Disfigurement Damages
This is the distinctive facial injury damages category.
Lasting facial changes has profound impact.
Loss of Enjoyment of Life
Facial injuries affect how people interact with the world.
Mental Health Damages
Psychological consequences are typical. Psychological aftermath frequently develop.
Loss of Consortium
Effects on spousal relationships.
Punitive Damages
For especially harmful incidents, punitive damages may be available.
Special Considerations for Children
Facial injuries to children carry distinct damages considerations.
Growing facial structures impacts continuing facial development.
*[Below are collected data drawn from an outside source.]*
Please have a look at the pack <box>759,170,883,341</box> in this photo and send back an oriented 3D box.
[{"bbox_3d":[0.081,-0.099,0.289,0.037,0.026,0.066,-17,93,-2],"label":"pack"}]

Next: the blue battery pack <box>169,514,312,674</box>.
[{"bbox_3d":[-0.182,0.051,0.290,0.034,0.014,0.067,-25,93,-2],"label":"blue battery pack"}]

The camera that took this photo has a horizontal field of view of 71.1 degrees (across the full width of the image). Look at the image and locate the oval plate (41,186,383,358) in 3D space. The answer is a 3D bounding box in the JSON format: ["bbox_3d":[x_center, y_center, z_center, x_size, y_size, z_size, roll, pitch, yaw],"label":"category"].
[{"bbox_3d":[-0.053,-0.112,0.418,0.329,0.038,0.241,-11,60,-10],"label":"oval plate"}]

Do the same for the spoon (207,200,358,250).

Surgical interventions may need to be timed around growth.
Long-term surgical needs are often necessary.
Pediatric psychological consequences can be particularly profound.
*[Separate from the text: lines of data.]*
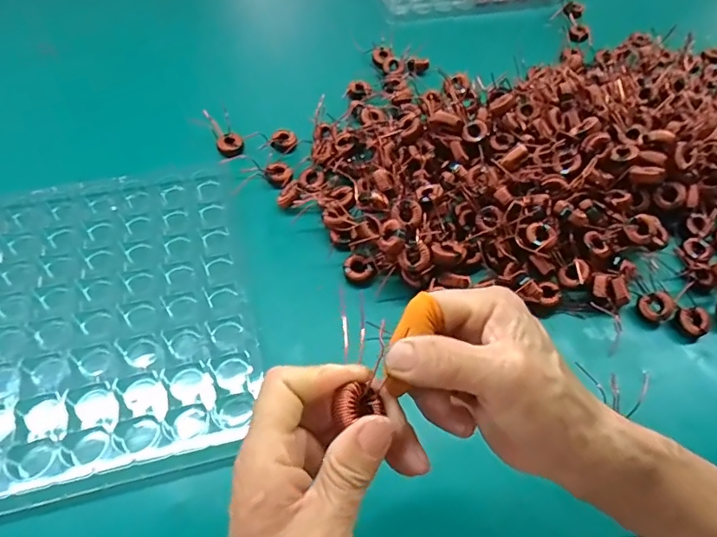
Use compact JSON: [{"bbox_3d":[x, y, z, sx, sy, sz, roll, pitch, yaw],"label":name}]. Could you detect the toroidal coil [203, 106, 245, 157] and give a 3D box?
[{"bbox_3d":[-0.144,-0.147,0.549,0.027,0.011,0.057,-25,89,-17],"label":"toroidal coil"}]

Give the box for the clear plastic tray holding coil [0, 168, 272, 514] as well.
[{"bbox_3d":[-0.234,0.039,0.414,0.287,0.020,0.287,-13,55,-9],"label":"clear plastic tray holding coil"}]

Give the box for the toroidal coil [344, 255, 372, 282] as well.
[{"bbox_3d":[-0.001,0.002,0.458,0.023,0.018,0.021,0,54,0],"label":"toroidal coil"}]

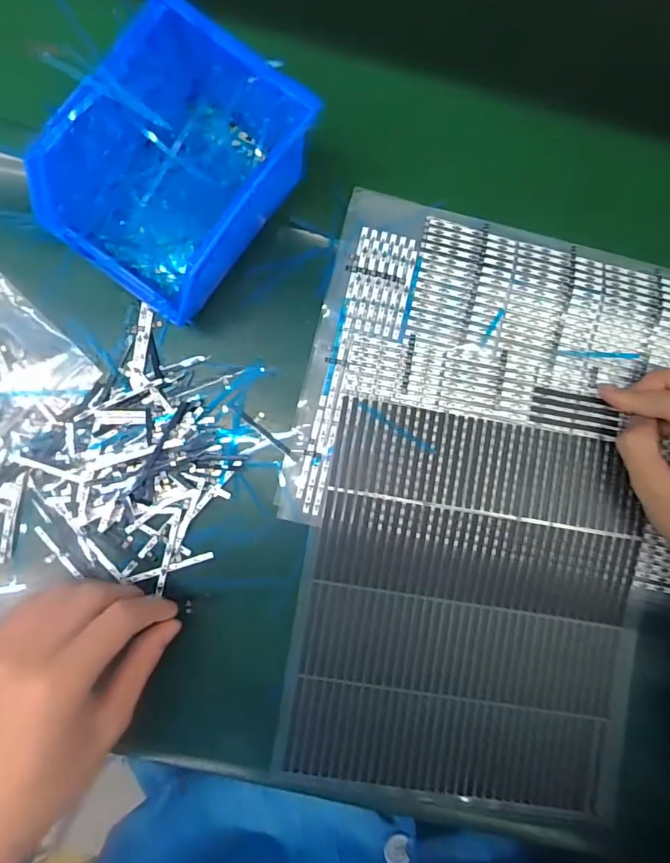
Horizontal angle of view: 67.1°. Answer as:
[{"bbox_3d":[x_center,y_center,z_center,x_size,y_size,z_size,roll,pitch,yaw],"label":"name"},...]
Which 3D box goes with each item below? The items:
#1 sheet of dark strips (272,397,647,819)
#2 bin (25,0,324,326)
[{"bbox_3d":[0.090,0.118,0.339,0.218,0.009,0.248,10,91,-2],"label":"sheet of dark strips"},{"bbox_3d":[-0.094,-0.152,0.299,0.109,0.066,0.142,38,89,-2],"label":"bin"}]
How Damages Get Quantified
Medical and Reconstructive Surgeon Testimony
Treating providers establish medical damages.
Plastic Surgery Cost Projections
Reconstructive surgery future cost analysis project long-term costs.
Vocational Expert Testimony
Vocational assessment quantify earning losses.
Mental Health Professional Testimony
Psychological evaluators provide mental health foundation.
Before-and-After Photography
Visual documentation of the change illustrates the actual harm.
Day-in-the-Life Documentation
Functional impact evidence makes damages concrete.
Common Insurance Defenses
“The Injury Wasn’t That Severe”
Defense disputes injury severity.
“Pre-Existing Conditions”
Pre-existing facial conditions are leveraged by defense. Pre-existing conditions don’t bar recovery for aggravation.
“Cosmetic, Not Functional”
Defense argues purely cosmetic damage isn’t significant. This argument ignores the substantial damages associated with permanent visible disfigurement.
“Reasonable Care Was Provided”
Care-compliance defense.
“Comparative Fault”
Defense pushes shared-fault arguments.
Critical Steps After a Facial Injury
Get Immediate Specialist Care
Facial injuries need specialist attention. Emergency facial trauma often requires specialty care.
Photograph the Injuries Throughout Treatment
Photographs over time become essential evidence.
Photograph Before-Accident Appearance
Before-injury images establish the baseline appearance.
Track All Symptoms and Functional Limitations
Document all impacts.
Track Mental Health Impact
Record mental health effects.
Identify Witnesses
Witnesses to the underlying accident.
Get Medical Records Quickly
Comprehensive medical records build the medical foundation.
Don’t Accept Early Insurance Settlement Offers
Adjusters move fast. Initial offers usually leave significant money on the table. The full scope of facial injury damages often isn’t apparent until significant time has passed.
Attorney Costs
Facial injury attorneys earn fees only on recovery. Specialty expertise is essential and expensive reimbursed from the recovery.
Move Quickly
Facial injury cases benefit from prompt legal involvement. Documenting injuries through the healing process builds stronger cases. The legal time limit applies regardless. Connecting with a Bixby facial injury attorney quickly ensures comprehensive documentation.